Was sie in Lomonossow sah, ist in Russland Normalität. „Behinderte, gerade geistig Behinderte, gehen dort unter“, sagt sie. Manche Bürger würden sich vor ihnen erschrecken, andere nähmen an, dass es Menschen mit diesen Einschränkungen kaum gebe, dass sie Randerscheinungen seien. „Kein Wunder“, sagt Weckler, „man sieht sie nicht auf den Straßen.“ Wie auch? Die Männer und Frauen seien in Heimen „versteckt“.

Reha-Zentrum für Kinder und Erwachsene

Der erste Besuch von Anna Weckler war vor zehn Jahren. Er legte nicht nur den Grundstein für die Städtepartnerschaft zwischen Oberursel und der russischen Stadt Lomonossow, die administrativ zu Sankt Petersburg gehört, sondern auch für einen Paradigmenwechsel. Gemeinsam mit Vertretern des Vereins zur Förderung der Oberurseler Städtepartnerschaften, aus dem der Impuls, sich ein Bild von der Lage vor Ort zu machen, überhaupt erst gekommen war, engagiert sich der Internationale Bund seit jenem ersten Besuch. Dafür, dass sich die Situation, aufgrund derer damals Anna Weckler besagter Schauder heimsuchte, ändert.

Mit Erfolg: Mit Unterstützung der Aktion Mensch und des Bundesministeriums für Familie, Senioren, Frauen und Jugend konnte in Lomonossow ein Reha-Zentrum für Kinder und Erwachsene errichtet werden. Die Einrichtung startete vor fünf Jahren mit zwei Abteilungen, nun sind es sieben. Außerdem gibt es dank der Unterstützung eines Oberurseler Bürgers eine Kerzenwerkstatt für behinderte Menschen.

„Wir wissen genau, wo wir hinwollen“, sagt Swetlana Lutschiz, die Sozialdezernentin von Lomonossow und damit des Verwaltungsbezirks Petrodworetz. Gemeinsam mit fünf Fachkräften nimmt sie derzeit an einem Austausch mit Oberursel teil.

Auf dem Programm stehen Besuche in den verschiedensten Einrichtungen für Behinderte, zum Beispiel dem Wohnhaus Borkenberg oder den Werkstätten Oberursel. „Wir freuen uns, von den deutschen Kollegen lernen zu können“, sagt Lutschiz.

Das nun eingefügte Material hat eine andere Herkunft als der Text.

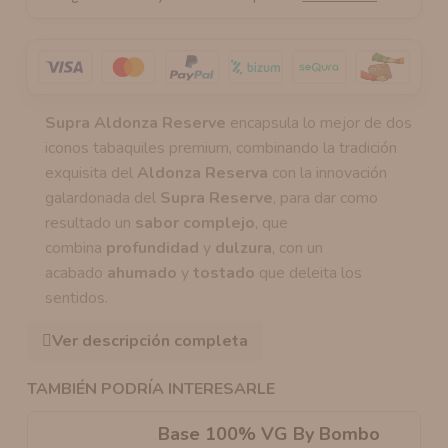
Supra Aldonza Reserve
encapsula lo mejor de dos
iconos tabaquiles premium, combinando la tradición
exquisita del
Aldonza Reserva
con la innovación
galardonada del
Supra Reserve
, para dar como
resultado un
sabor complejo
, que
combina
profundidad
y
dulzura
, con un
acabado
ahumado
y
tostado
que deleita los
sentidos.
Ver descripción completa
TAMBIÉN PODRÍA INTERESARLE
Base 100% VG By Bombo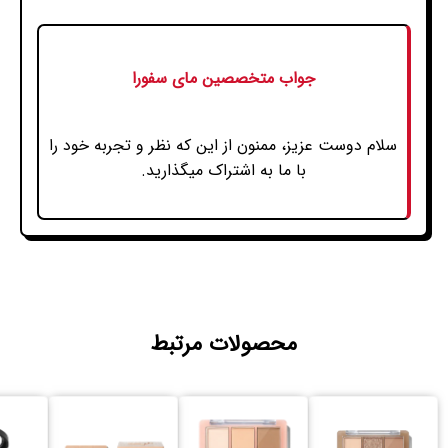
جواب متخصصین مای سفورا
سلام دوست عزیز، ممنون از این که نظر و تجربه خود را
با ما به اشتراک میگذارید.
محصولات مرتبط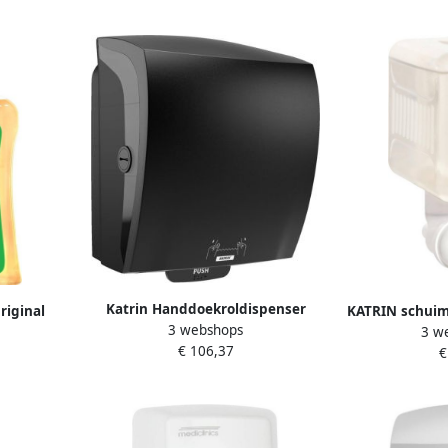
Katrin Handdoekroldispenser
iginal
KATRIN schuim
3 webshops
systeemrol zwart 82070
3 w
50ml
flacon 
€ 106,37
€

Wohneinrichtungen für Behinderte

Dabei ist auch Marina Alexandrowa Tereschina, die als Sozialpädagogin im Rehabilitationszentrum für Menschen mit Behinderungen arbeitet. Besonders beeindruckt hat die junge Frau der Besuch einer Tanzschule, in der Behinderte und Nicht-Behinderte miteinander getanzt haben. „Es war so voller Wärme“, schwärmt sie. Ein Vorbild wolle sie sich vor allem am Umgang miteinander und der Organisation der Tagesabläufe nehmen.

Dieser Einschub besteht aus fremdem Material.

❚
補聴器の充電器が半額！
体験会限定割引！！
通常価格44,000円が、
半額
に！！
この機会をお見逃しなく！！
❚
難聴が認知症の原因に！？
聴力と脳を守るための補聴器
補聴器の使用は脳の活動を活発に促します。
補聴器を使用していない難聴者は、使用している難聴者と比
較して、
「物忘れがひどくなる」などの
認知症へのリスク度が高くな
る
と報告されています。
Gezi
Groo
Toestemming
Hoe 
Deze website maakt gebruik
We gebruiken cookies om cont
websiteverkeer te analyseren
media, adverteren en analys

Das nächste Projekt, das in Lomonossow zusammen mit der IB-Behindertenhilfe gestemmt werden soll, sind Wohneinrichtungen, vor allem für geistig behinderte Menschen. Die Hilfe der Stadt Oberursel darf bei all dem nicht vergessen werden. „In Russland gibt es Vorbehalte gegen Nicht-Regierungs-Organisationen“, erklärt Martina Koch, Sozialpädagogin bei der IB-Behindertenhilfe Hochtaunus, „sie stehen unter dem Verdacht, Spione zu sein.“ Doch als Delegierte der Stadt nach Lomonossow zu reisen, das öffnete ihnen die Türen.